Equity in implementation: Staff will develop a comprehensive plan that considers the needs of all students, staff and families. There may not be a single solution for the entire school system as detailed in the state education department’s plan, but, instead, a culmination of several solutions to ensure students are best served based on their individual needs. For instance, many high school students could reasonably participate and thrive in a typical distance-learning model. While this may suit some students quite well and could be implemented for those students, it will not adequately serve all high school students and may not be an ideal solution for elementary and middle school students, for whom other solutions would better serve their needs.
Diversity of voice: I am very confident in the work that will be done by the team of school system staff tasked to lead this effort. Part of their charge has been to consider the plan through multiple lenses so it will be important to have wide and diverse stakeholder input. At the appropriate times through the summer, staff will be reaching out and connecting with families, students, community groups, staff representative groups and other county stakeholders to gather input on the solutions being considered.
Flexibility of implementation: One constant throughout this pandemic is that everything is subject to change in a moment’s notice. So much has already changed since March 13 when we were last in our school buildings, and we must begin to prepare for an environment that may take any of multiple forms. To create a fall solution based on the current state would be shortsighted. Instead, we are beginning now to plan ahead, but incorporating flexibility into our planning to allow for ambiguity, meaning the final plan may not ultimately be completed until later in the summer. In the meantime, families and staff will be provided with updates and information throughout the summer to have a sense of what the fall semester will look like.
Comprehensive considerations: School has become an environment that entails much more than teaching and learning. For many students, school is where they receive their most — or only — nutritious meals. In recent years, we have placed more emphasis on the mental health and well-being of students and staff and have placed additional staff and resources in schools to tend to these important factors. Our experience has taught us that a student who is hungry, feels unsafe or is struggling with their mental health can’t reasonably be expected to thrive academically.

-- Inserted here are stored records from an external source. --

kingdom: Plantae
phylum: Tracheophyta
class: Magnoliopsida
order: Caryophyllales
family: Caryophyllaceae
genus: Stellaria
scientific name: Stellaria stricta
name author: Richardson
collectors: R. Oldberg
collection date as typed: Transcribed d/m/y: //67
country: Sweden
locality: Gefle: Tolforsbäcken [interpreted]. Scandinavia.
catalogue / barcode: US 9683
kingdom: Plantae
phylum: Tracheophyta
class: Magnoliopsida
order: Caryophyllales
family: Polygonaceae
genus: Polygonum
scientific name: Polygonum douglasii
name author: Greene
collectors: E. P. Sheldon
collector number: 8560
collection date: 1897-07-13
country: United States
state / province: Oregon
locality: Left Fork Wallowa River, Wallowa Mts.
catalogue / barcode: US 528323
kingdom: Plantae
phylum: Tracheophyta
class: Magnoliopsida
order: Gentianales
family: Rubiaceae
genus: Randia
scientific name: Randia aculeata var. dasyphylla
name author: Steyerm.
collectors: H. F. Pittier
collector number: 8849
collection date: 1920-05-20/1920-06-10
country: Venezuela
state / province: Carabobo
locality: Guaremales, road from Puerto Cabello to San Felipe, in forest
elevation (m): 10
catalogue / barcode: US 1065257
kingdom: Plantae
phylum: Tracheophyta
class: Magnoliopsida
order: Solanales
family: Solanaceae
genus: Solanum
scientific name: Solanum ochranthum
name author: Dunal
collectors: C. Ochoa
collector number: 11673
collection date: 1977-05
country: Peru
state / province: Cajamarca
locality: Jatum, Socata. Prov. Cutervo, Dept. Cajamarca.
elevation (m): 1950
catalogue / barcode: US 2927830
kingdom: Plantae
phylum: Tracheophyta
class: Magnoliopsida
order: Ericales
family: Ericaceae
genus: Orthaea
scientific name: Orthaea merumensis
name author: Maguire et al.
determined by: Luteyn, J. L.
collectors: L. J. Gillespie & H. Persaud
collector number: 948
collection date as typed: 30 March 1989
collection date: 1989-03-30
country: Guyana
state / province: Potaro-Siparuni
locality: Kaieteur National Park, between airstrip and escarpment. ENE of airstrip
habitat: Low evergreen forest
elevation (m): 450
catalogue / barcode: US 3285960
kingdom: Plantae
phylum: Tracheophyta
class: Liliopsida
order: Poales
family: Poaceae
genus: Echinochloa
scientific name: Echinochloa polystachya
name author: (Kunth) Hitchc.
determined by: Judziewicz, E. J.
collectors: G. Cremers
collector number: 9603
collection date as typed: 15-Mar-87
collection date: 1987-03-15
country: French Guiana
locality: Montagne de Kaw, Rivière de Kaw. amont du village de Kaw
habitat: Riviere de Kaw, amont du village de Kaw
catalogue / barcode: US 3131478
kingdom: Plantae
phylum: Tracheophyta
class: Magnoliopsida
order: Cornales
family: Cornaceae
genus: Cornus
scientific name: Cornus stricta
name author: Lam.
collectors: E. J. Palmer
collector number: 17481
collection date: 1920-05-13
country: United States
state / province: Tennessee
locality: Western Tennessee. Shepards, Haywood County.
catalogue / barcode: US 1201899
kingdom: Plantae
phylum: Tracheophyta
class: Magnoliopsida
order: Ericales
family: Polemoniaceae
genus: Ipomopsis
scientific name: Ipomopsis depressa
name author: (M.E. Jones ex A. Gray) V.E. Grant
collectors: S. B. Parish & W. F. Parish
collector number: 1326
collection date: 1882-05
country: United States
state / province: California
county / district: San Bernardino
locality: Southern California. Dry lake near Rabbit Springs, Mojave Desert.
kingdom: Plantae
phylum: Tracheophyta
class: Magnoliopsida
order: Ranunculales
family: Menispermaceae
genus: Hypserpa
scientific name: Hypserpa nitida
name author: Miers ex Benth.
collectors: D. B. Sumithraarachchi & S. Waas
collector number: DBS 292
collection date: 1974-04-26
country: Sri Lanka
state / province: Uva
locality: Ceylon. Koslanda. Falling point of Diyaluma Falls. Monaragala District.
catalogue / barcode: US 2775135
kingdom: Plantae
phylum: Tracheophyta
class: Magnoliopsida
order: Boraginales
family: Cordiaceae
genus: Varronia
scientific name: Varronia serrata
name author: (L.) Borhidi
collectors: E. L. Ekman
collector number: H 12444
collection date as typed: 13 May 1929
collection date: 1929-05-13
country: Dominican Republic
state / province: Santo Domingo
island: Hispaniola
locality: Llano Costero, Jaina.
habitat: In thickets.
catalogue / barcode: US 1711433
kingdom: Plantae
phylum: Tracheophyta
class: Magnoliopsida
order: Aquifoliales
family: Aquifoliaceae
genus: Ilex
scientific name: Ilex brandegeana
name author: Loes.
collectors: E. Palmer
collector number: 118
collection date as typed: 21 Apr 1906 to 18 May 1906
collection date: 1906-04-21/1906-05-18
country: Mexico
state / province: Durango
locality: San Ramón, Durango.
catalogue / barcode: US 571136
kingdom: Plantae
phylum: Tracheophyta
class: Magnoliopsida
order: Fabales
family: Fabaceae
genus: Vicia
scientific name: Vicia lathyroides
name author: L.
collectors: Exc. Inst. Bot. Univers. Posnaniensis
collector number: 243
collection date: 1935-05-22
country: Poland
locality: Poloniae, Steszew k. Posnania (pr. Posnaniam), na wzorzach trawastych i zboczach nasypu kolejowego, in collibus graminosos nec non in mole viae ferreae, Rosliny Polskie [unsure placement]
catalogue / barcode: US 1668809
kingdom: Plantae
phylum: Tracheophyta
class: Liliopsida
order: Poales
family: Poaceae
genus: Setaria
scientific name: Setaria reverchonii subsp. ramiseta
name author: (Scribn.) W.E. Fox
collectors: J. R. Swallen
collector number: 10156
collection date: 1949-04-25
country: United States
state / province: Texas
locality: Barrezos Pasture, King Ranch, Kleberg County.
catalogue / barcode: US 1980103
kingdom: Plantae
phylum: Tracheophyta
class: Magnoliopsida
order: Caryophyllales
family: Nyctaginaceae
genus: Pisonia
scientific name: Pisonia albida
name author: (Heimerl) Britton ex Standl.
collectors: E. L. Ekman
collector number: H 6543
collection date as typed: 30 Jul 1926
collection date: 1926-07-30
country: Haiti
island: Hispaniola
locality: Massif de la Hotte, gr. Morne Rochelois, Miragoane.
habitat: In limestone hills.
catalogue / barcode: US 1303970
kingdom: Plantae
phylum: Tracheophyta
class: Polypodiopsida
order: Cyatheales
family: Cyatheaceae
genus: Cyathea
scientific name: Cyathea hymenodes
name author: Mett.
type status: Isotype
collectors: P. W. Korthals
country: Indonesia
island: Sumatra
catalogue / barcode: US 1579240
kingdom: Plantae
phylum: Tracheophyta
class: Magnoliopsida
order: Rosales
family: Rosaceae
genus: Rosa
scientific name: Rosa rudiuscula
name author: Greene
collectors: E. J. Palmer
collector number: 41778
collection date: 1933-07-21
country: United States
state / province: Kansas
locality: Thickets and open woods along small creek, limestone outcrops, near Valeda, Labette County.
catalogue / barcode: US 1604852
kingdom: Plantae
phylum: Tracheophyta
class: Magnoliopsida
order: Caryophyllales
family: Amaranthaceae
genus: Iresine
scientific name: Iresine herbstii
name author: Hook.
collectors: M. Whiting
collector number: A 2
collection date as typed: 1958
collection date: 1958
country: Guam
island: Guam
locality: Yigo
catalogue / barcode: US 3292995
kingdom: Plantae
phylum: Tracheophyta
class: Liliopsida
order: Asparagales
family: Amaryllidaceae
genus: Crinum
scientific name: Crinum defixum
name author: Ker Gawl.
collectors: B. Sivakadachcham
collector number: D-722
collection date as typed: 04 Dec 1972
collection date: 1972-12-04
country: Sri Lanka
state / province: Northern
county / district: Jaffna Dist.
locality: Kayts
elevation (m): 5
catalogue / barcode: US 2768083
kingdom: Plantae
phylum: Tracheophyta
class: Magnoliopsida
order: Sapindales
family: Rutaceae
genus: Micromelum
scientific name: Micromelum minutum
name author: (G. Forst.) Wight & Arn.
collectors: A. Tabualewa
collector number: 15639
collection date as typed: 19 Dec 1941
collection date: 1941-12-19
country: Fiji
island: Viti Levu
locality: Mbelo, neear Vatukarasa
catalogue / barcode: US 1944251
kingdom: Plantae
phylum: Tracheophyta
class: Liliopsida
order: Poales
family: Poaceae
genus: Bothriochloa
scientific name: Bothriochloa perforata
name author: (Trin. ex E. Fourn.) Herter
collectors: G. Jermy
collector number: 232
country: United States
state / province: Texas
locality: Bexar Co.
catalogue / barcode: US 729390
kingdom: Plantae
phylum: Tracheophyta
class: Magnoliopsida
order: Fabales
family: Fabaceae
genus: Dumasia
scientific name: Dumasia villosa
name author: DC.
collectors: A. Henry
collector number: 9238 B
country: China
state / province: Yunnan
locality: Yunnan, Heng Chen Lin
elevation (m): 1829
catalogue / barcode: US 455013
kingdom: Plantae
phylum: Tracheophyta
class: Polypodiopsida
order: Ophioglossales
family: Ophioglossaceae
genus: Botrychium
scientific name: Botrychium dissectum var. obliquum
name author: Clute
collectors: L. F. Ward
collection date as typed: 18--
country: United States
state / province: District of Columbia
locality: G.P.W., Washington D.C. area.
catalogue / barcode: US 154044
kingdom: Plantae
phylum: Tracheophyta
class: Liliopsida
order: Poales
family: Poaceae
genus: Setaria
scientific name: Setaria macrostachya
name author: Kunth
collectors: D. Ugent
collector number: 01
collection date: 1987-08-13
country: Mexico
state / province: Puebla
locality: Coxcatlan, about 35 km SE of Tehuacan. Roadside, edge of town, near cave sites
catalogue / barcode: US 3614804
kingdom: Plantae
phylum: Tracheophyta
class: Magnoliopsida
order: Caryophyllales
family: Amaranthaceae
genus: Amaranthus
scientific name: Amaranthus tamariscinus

This pandemic and subsequent stay-at-home order has eliminated these critical supports for many of our students. The solution moving forward must include finding ways to provide these services for students so they are prepared to learn and grow.
My priority is always to lead the Howard school system with love, care and compassion. This priority will continue to be critical as we seek to serve all students, including those who may be on the wrong side of gaps to access and opportunity. These are unprecedented times, and the comprehensive solution that will be implemented this fall will also be unprecedented. I appreciate the understanding and input extended by the Howard County community. Your partnership will be essential as we embark on the next phase of school in a COVID-impacted environment.
The writer is the superintendent of the Howard County Public School System.